Customers bump elbows and shuffle for a spot to view today’s flavors. Children’s chatter bounces off the walls as they push toward the counter to find “red,” but “red” is not a flavor at Las Paletas. Among these Mexican ice pops, red might be hibiscus or watermelon; green could be avocado today, lime or honeydew tomorrow.
“Mexican culture prides itself on feeding people we love and care about, and doing it from scratch using natural ingredients,” said Irma Paz, who opened a tiny but thriving popsicle shop in Nashville nine years ago with her sister, Norma.
Before crafting creamy paletas, Paz worked as an independent TV producer for nine years for Spanish speaking networks like Telemundo and Galavisión. “You have the capability of creating something that somebody else has imagined, or creating something that’s in your own imagination and putting it on camera,” she said. “You become very good at making things possible.”
Paz’s career shifted from TV production to a different kind of production. As it turns out, producing TV and making paletas are a lot alike.
While still working in production, Paz’s sister recruited her to help create a business that would eventually become Las Paletas.
The idea for the store didn’t come about until after Paz and her sister, along with other family and friends, went on a road trip home to Guadalajara. Norma’s sister-in-law remarked that the United States didn’t have Popsicle shops like Mexico’s paleterias. “That’s where it all started,” Paz said.
“The biggest inspiration is Mother Nature. You can’t go wrong with that,” Paz said. “Whatever fruit is available and good quality, that’s what we make. It’s really simple.”
“We don’t use food coloring No. 5.”
More than 100 flavors range from rose petal to chocolate wasabi. Each batch is unique, and based on honoring real, fresh ingredients. “We don’t do ‘Monday’s lime’ because creatively it would be so plateau in the kitchen. We make what’s in season,” Paz said.
Like Mexican paleterias, Las Paletas makes popsicles using chunks of fresh fruit like pineapple, lime or strawberry. Other flavors are creamier like hot chocolate, chai tea and coffee. Ice pops like pineapple with peppers or chocolate with chile push peoples’ palates.
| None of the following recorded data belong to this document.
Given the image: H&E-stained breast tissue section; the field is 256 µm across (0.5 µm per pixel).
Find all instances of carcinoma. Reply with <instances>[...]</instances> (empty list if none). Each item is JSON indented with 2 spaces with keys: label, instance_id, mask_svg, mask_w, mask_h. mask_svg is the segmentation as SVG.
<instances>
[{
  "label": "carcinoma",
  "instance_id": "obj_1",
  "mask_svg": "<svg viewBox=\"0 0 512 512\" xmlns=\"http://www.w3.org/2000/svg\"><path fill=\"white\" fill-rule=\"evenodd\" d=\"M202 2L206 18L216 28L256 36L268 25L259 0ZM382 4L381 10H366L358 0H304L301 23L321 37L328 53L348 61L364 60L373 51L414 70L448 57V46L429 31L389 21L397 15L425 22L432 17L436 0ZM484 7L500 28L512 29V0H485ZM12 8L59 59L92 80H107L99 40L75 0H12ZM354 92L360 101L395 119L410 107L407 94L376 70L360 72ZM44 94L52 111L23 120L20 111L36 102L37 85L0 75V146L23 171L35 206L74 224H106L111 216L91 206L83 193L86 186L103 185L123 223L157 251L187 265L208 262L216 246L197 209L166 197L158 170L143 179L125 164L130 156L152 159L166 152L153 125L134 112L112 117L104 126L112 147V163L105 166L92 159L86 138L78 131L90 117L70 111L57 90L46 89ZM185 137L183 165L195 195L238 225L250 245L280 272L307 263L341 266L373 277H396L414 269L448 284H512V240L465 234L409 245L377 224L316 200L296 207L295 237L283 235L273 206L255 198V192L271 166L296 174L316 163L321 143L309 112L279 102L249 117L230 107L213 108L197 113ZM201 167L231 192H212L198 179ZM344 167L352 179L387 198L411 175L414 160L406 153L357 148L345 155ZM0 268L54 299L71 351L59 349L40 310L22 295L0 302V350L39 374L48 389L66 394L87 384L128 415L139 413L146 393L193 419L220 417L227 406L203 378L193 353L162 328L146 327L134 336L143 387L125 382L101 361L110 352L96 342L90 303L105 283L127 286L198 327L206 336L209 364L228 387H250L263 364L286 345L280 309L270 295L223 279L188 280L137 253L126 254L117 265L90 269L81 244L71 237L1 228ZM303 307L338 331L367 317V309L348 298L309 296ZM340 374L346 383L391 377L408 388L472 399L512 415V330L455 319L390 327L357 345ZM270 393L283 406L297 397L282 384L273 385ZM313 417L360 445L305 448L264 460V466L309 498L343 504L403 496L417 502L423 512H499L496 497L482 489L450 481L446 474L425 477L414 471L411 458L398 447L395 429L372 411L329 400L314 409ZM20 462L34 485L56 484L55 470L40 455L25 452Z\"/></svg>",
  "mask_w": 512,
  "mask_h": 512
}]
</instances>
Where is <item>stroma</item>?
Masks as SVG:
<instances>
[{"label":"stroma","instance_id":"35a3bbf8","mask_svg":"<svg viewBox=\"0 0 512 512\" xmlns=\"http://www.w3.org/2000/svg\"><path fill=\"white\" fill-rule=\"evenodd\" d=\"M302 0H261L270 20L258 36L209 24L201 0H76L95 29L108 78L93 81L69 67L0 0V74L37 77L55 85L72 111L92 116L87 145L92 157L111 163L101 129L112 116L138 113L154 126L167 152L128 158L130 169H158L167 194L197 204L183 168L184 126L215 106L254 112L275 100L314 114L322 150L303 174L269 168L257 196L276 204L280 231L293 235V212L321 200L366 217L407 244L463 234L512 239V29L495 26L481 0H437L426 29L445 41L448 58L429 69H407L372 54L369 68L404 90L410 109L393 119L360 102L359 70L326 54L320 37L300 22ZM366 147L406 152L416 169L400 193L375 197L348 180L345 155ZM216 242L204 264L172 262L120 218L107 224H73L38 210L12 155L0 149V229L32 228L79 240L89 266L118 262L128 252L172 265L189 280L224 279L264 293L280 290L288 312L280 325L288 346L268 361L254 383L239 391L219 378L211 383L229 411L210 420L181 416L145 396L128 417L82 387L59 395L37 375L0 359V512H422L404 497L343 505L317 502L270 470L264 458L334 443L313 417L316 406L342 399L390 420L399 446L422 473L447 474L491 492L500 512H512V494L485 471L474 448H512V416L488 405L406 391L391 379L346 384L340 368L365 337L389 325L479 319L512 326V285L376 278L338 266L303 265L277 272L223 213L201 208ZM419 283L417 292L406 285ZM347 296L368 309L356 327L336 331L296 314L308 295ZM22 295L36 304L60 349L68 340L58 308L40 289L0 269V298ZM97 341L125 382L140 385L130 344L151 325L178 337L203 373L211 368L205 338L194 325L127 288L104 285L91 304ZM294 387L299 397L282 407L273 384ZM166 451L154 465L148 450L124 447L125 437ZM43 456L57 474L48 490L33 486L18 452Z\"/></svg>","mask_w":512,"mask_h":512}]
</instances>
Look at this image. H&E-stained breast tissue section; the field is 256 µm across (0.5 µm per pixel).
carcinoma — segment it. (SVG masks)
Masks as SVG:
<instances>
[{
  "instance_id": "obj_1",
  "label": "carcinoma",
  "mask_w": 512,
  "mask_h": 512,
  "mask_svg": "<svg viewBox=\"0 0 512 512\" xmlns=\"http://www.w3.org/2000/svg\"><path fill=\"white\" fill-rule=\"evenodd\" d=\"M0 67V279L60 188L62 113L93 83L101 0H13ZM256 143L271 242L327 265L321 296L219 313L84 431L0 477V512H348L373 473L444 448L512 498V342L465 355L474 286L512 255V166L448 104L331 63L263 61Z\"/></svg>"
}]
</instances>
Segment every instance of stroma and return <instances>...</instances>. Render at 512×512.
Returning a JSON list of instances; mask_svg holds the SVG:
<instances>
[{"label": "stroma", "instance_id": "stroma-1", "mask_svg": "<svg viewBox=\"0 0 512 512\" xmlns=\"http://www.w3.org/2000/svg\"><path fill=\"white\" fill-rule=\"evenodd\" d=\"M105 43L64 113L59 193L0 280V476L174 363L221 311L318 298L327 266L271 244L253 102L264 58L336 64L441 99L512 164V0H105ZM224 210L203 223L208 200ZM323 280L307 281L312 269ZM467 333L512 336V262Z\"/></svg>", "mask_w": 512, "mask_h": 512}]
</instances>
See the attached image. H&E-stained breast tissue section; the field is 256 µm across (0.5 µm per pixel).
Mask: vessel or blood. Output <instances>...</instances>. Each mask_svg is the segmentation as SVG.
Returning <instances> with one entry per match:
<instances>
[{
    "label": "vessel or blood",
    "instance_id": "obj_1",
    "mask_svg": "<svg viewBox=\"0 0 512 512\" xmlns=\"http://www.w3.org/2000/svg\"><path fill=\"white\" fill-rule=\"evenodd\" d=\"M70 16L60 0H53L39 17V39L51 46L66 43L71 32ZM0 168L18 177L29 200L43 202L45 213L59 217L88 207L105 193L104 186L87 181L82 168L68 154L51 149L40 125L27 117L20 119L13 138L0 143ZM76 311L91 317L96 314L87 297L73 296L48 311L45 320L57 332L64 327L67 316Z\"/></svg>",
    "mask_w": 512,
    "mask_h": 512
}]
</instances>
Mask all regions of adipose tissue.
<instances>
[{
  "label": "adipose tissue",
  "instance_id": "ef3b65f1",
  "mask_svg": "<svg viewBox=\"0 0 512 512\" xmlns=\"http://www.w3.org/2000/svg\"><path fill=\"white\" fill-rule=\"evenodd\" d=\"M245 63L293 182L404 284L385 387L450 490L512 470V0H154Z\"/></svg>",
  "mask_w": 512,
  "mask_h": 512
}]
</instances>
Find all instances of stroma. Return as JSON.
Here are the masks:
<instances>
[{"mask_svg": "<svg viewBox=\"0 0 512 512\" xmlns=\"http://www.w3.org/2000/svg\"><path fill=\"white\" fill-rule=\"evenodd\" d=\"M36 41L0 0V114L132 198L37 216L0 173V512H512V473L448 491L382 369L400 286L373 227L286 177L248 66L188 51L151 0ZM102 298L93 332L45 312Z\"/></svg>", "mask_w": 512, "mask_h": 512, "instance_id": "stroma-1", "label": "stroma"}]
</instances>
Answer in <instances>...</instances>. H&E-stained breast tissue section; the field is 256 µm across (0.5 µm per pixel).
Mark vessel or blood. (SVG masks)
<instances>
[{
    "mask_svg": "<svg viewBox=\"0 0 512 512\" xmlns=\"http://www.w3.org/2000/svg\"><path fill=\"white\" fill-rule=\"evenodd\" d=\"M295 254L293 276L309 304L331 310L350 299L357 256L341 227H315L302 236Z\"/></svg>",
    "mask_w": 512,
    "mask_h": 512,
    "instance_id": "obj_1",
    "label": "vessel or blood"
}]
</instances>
Energy is everything in the kitchen. “We put music on. We laugh. We joke around,” Paz said. “That’s how we make food growing up in Mexico.”
When Paz was growing up in Guadalajara, Mexico, a paletaria was on each corner of the town square, paletas were part of daily diet.
“It wasn’t until I stepped away from it that I realized how fortunate I was to grow up in a culture where there is so much healthy, fresh food on the street,” Paz said.
Making food from scratch is a staple of Mexican culture, and for Paz, it’s a way to show affection.
“We make paletas for the community, and not just Nashville, but people from all over,” Paz said. “We do it truly with a thankful heart. It’s about selling experiences.
“People want to know that the $2.50 they’re spending is an investment, that it’s well spent,” she said.
Customers’ reactions serve as instant validation for Paz. “It’s one on one. It’s not a number and it’s not a speculation,” Paz said.
“When I see people lick it or bite it and go “wow,” then my hope has been fulfilled.”
Even though only a small sign marks Las Paletas and the Paz sisters don’t advertise, word gets out. Las Paletas has appeared in Food & Wine, Saveur, National Geographic, Travel, and the New York Times.
“Customers keep us alive,” Paz said. “If they don’t come in and they don’t pay for the product, we can’t make it.”
Connecting with customers and making popsicles from fresh ingredients is the focus at Las Paletas. “My hope is that each person walks away with more than what they hoped for, more than what they needed and more than what they wanted,” Paz said.